(TEXT PROVIDED)

Potential Retreat on Comprehensive Civil Rights Push Draws Fire

Mara Keisling, executive director of the National Center for Transgender Equality. | NATIONAL CENTER FOR TRANSGENDER EQUALITY

Mara Keisling, executive director of the National Center for Transgender Equality. | NATIONAL CENTER FOR TRANSGENDER EQUALITY

BY DUNCAN OSBORNE | While not walking back comments she made in a Buzzfeed article about controversial LGBT rights legislation in Pennsylvania, the head of the National Center for Transgender Equality (NCTE) is revising and extending her remarks after the article sparked criticism and heated comments on social media.

The story concerned a measure that would have added sexual orientation and gender identity to a 1955 state law that barred other kinds of discrimination and included a number of protected classes, but not LGBT people. In June, the legislation, which barred only housing and employment discrimination, and not discrimination in public accommodations, passed a State Senate committee, but ultimately failed.

In recent years, right-wing small business owners have asserted that their religious practice is harmed when they have to serve LGBT people, particularly gay and lesbian couples seeking to marry. Right-wing groups have said that allowing transgender people to use bathrooms, locker rooms, and other public accommodations that are consistent with their gender is a threat to others using those facilities.

Excluding public accommodations is seen by some as a way to enact some protections for LGBT people while not engaging on these more contentious issues.

NCTE, along with the Log Cabin Republicans, Equality Pennsylvania, the American Unity Fund, Freedom for All Americans, the Transgender People of Color Coalition, and Gill Action, an affiliate of the Gill Foundation, a major funder of LGBT causes, supported the legislation. Leading national groups, notably the American Civil Liberties Union, opposed the compromise of excluding public accommodations from the Pennsylvania law.

Buzzfeed cast the Pennsylvania debate in broader terms.

The article referred to an August 1 conference call among “two dozen of the country’s top LGBT activists” during which they sought to resolve a disagreement over whether anti-discrimination legislation that excludes public accommodations is acceptable, with some arguing that it “could emerge as a model for other swing states where they’ve hit barricades.” Ohio, Florida, and Arizona were three states that could employ such a compromise, the article said.

“We have explicitly said over and over again that this is not a model for other states,” Mara Keisling, NCTE’s executive director, told Gay City News after the Buzzfeed story was published on October 25. “Our position here at NCTE is, of course, we should try to get everything, but we have to be practical.”

Debate within the LGBT community has sometimes dogged efforts to enact federal and state anti-discrimination laws.

The LGBT community’s original legislative goal, first introduced in Congress in 1974, was to add sexual orientation to the Civil Rights Act of 1964. That legislation was replaced by the Employment Non-Discrimination Act (ENDA), which only barred employment discrimination, in 1994. It generated controversy in 2007 when protections for transgender people were removed before a successful vote in the House. The protections were put back in the legislation in later versions.

(End TEXT PROVIDED)
(SOURCE MATERIAL)

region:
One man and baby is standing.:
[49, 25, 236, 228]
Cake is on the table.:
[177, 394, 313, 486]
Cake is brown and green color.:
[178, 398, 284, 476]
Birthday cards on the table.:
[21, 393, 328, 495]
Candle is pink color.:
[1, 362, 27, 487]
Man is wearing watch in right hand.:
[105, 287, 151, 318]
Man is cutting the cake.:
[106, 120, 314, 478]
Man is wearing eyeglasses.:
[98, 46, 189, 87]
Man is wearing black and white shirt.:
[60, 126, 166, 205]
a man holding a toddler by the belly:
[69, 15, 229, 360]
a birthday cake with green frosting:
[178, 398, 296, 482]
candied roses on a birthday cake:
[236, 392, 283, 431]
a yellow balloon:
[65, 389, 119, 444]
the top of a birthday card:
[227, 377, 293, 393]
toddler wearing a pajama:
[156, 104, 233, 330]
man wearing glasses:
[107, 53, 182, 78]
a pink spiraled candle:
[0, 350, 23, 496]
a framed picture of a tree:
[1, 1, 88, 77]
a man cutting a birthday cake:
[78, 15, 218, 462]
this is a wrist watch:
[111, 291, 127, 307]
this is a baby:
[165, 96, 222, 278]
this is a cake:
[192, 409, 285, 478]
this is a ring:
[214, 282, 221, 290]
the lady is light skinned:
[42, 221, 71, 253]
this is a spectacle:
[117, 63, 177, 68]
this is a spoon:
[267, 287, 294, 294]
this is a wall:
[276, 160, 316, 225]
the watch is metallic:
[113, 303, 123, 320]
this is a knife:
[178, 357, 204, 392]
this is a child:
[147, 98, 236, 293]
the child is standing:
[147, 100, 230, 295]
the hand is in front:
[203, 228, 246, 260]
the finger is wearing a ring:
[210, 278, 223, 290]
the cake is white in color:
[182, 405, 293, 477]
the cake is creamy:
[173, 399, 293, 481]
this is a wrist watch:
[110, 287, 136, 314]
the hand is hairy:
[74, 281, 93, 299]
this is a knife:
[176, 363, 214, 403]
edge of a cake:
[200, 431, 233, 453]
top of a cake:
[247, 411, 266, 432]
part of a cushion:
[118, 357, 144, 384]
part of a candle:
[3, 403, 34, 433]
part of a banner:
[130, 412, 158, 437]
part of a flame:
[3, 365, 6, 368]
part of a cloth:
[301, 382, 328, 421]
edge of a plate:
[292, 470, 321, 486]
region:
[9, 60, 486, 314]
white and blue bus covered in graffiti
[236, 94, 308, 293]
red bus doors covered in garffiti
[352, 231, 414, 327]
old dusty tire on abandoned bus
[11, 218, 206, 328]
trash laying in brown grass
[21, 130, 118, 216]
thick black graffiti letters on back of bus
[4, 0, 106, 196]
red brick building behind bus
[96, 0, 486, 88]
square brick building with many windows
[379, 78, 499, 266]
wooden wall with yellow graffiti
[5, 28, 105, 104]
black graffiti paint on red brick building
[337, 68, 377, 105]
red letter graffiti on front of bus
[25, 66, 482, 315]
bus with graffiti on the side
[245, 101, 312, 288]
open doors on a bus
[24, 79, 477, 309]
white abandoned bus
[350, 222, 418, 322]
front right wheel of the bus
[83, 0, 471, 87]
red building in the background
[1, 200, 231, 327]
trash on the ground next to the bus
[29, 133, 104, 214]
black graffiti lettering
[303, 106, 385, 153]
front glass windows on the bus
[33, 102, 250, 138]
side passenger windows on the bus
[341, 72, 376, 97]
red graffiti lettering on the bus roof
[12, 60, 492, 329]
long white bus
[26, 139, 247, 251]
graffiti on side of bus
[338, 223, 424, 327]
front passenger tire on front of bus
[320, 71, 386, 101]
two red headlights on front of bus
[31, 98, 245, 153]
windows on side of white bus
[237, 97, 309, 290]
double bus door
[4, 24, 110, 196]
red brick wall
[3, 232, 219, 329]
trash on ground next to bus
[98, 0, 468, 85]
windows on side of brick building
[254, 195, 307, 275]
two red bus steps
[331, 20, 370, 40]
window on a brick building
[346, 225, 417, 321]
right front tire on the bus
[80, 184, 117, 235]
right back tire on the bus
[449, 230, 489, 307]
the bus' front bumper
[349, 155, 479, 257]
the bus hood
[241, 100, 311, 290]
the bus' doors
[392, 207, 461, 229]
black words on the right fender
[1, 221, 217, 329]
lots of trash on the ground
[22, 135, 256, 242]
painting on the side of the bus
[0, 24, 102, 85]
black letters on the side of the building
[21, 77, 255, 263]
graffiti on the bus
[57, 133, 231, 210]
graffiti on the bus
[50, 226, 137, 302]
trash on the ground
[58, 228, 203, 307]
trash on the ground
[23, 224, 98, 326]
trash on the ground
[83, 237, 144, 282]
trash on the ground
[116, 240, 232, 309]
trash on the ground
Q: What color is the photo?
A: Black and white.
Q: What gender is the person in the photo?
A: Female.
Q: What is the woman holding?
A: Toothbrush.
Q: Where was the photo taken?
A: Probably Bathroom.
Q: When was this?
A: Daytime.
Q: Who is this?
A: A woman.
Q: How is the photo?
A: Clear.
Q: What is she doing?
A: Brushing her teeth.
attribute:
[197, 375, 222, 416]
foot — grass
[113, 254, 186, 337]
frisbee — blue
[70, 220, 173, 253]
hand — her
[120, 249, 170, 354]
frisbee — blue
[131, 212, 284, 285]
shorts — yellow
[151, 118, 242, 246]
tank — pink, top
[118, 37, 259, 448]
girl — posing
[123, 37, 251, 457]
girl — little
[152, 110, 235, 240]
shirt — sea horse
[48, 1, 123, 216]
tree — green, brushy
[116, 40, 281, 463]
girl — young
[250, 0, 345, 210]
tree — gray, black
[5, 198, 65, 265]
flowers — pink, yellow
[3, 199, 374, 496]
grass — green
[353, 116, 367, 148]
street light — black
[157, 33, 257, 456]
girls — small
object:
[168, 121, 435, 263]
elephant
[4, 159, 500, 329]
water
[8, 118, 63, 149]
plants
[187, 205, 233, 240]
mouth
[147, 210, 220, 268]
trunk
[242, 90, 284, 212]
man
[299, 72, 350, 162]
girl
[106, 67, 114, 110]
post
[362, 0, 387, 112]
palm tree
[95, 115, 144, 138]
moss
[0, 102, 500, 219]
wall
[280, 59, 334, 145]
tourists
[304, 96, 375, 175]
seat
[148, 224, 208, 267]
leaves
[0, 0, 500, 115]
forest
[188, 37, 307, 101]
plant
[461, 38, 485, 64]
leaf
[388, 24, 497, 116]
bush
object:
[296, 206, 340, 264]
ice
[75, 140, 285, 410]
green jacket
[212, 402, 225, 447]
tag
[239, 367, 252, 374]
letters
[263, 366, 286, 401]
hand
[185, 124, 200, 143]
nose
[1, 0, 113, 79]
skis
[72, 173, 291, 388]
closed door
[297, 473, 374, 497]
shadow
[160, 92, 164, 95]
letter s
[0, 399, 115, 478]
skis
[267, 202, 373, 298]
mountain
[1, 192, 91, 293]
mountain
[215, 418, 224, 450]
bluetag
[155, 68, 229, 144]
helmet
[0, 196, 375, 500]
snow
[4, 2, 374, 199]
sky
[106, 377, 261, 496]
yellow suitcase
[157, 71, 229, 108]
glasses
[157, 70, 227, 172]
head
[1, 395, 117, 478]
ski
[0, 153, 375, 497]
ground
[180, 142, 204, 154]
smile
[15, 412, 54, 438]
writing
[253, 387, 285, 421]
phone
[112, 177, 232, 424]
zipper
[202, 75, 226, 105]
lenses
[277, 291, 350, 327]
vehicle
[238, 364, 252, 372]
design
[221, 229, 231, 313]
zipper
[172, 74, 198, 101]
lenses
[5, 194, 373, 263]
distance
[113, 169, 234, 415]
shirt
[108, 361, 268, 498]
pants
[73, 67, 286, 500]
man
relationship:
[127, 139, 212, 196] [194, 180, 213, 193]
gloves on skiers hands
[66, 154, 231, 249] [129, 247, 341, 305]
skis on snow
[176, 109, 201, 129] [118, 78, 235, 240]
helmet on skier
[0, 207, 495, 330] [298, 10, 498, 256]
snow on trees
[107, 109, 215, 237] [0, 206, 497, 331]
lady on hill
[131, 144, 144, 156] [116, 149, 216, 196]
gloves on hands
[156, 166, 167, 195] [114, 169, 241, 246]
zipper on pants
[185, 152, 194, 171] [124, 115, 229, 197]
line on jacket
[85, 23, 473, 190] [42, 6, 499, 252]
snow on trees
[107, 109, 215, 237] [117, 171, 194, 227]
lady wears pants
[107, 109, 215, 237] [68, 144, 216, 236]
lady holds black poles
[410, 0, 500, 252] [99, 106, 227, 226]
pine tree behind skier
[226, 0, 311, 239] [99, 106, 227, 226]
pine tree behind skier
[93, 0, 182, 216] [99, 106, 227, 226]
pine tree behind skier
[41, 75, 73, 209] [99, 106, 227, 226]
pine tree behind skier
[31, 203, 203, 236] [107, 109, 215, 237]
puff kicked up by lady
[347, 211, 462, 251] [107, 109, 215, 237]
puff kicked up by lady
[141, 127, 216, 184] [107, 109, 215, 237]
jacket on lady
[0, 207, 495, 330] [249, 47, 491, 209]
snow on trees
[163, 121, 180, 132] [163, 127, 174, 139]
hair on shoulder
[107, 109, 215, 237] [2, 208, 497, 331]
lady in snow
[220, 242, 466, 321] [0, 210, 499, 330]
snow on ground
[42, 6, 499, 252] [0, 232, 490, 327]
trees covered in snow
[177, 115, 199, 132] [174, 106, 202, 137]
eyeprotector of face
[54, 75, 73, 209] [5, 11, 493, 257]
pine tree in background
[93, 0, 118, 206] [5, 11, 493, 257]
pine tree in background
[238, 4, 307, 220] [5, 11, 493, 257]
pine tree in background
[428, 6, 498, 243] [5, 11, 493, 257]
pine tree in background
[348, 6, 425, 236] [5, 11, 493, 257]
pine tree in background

(End SOURCE MATERIAL)

WHAT YOU WILL DO >> Reproduce the passage from the article on the Pennsylvania civil rights debate starting at "The article referred" and ending at "state anti-discrimination laws.".

ANSWER TO THE PROBLEM >>
The article referred to an August 1 conference call among “two dozen of the country’s top LGBT activists” during which they sought to resolve a disagreement over whether anti-discrimination legislation that excludes public accommodations is acceptable, with some arguing that it “could emerge as a model for other swing states where they’ve hit barricades.” Ohio, Florida, and Arizona were three states that could employ such a compromise, the article said.

“We have explicitly said over and over again that this is not a model for other states,” Mara Keisling, NCTE’s executive director, told Gay City News after the Buzzfeed story was published on October 25. “Our position here at NCTE is, of course, we should try to get everything, but we have to be practical.”

Debate within the LGBT community has sometimes dogged efforts to enact federal and state anti-discrimination laws.